A skilled nursing facility that uses a cloud-based electronic health record (EHR) can collect a large amount of actionable data on each and every patient that the facility’s caregivers treat. In the past, all of this data — on medications, falls, habits, conditions, diagnoses, and more — would still likely be recorded and stored, but on paper. Paper records, though they may be comprehensive, are much more difficult to analyze quickly and to use to “see the big picture” on any given patient. The brain just doesn’t work that way but that’s not the case with a cloud-based EHR.

With a cloud-based EHR, caregivers, providers and care partners, like doctors and pharmacists, can find patterns in a patient’s health and behavior much more quickly, and can then tell immediately when a patient’s behavior is changing. Then, caregivers can work to proactively prevent falls or other issues that may arise due to the change in routine, like having to go to the hospital.

A cloud-based EHR is a one-stop shop for seeing a patient’s “big picture” and knowing whether they’re getting better, getting worse, or at risk for a hospital visit. Noticing changes in a patient’s behavior may take days, or even weeks with paper — and that may result in missed opportunities to intervene.

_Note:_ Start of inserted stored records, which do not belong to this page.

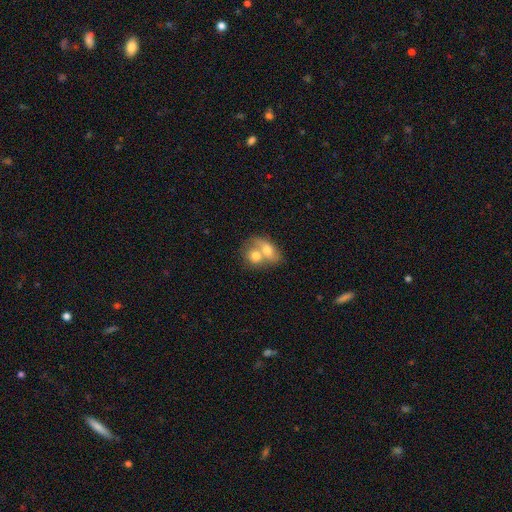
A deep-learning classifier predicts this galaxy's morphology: This is likely a smooth galaxy (64%). How rounded: possibly in between (55%). Merging: likely merger (77%).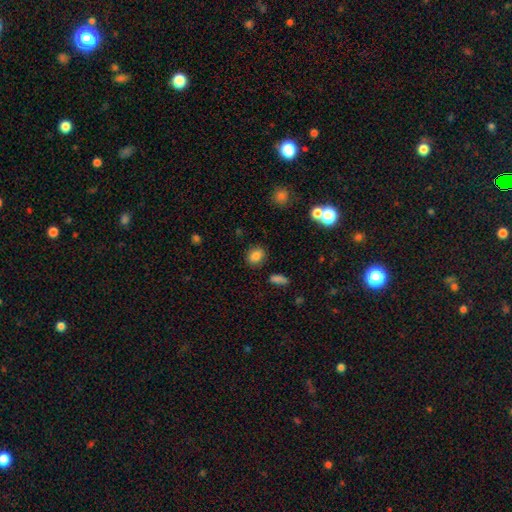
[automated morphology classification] smooth_or_featured: smooth (p=0.84) [alt: star or artifact p=0.11]
how_rounded: in between (p=0.50) [alt: round p=0.49]
merging: none (p=0.84) [alt: minor disturbance p=0.10]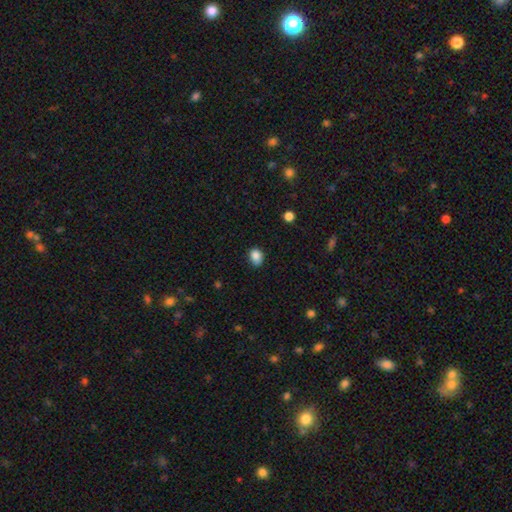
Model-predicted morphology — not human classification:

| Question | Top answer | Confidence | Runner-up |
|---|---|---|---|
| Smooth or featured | smooth | 85% | star or artifact (10%) |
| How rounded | in between | 57% | round (42%) |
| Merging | none | 71% | minor disturbance (23%) |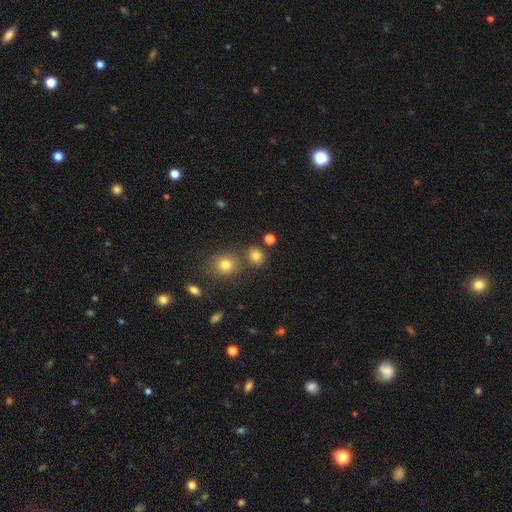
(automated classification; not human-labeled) This appears to be a smooth galaxy with no disk features (79%) that is round (85%). Merging: none (78%).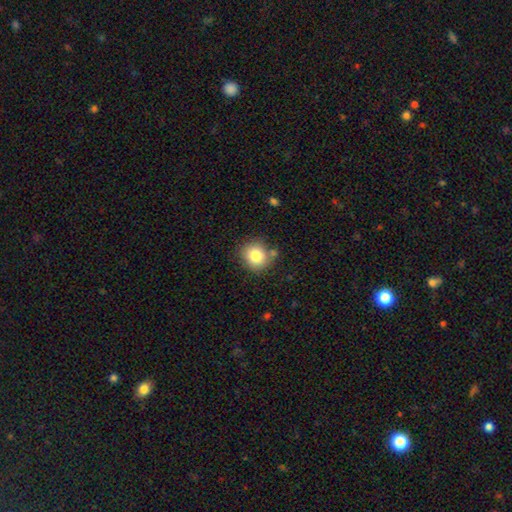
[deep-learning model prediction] A smooth galaxy with no disk features (80%) that is round (83%). Merging: none (75%).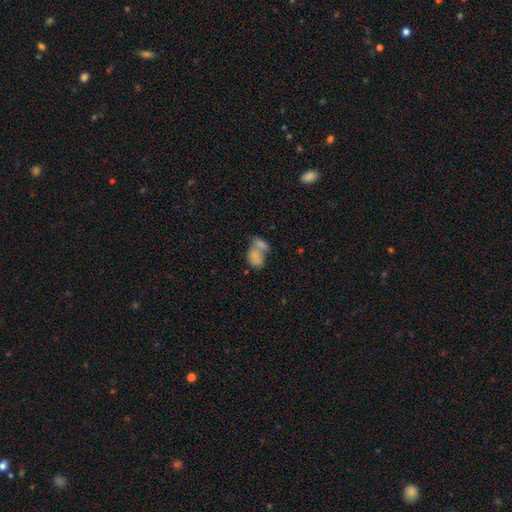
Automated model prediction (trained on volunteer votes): Smooth or featured? Predicted: smooth (p=0.76). How rounded? Predicted: in between (p=0.78). Merging? Predicted: merger (p=0.68).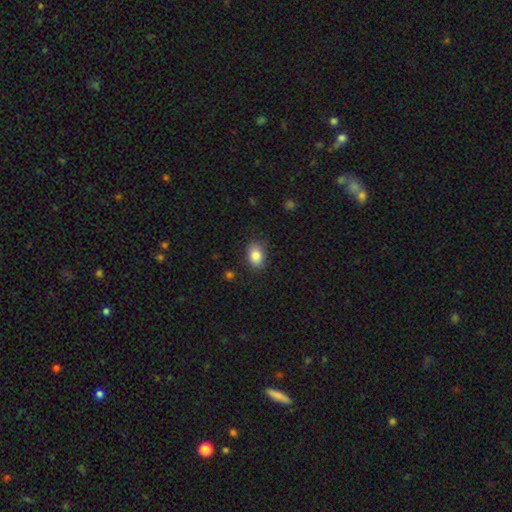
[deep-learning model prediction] This is clearly a smooth galaxy (85%). How rounded: likely in between (77%). Merging: likely none (79%).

Another benefit is that skilled nursing facilities can use the information held in their EHR to demonstrate quality of care and positive outcomes, which is valuable when partnering with other care providers, like hospitals. In a way, data collected across health care providers can help drive better outcomes for an entire population. In no short order, it will become the new currency, more valuable than the gold hidden in paper records.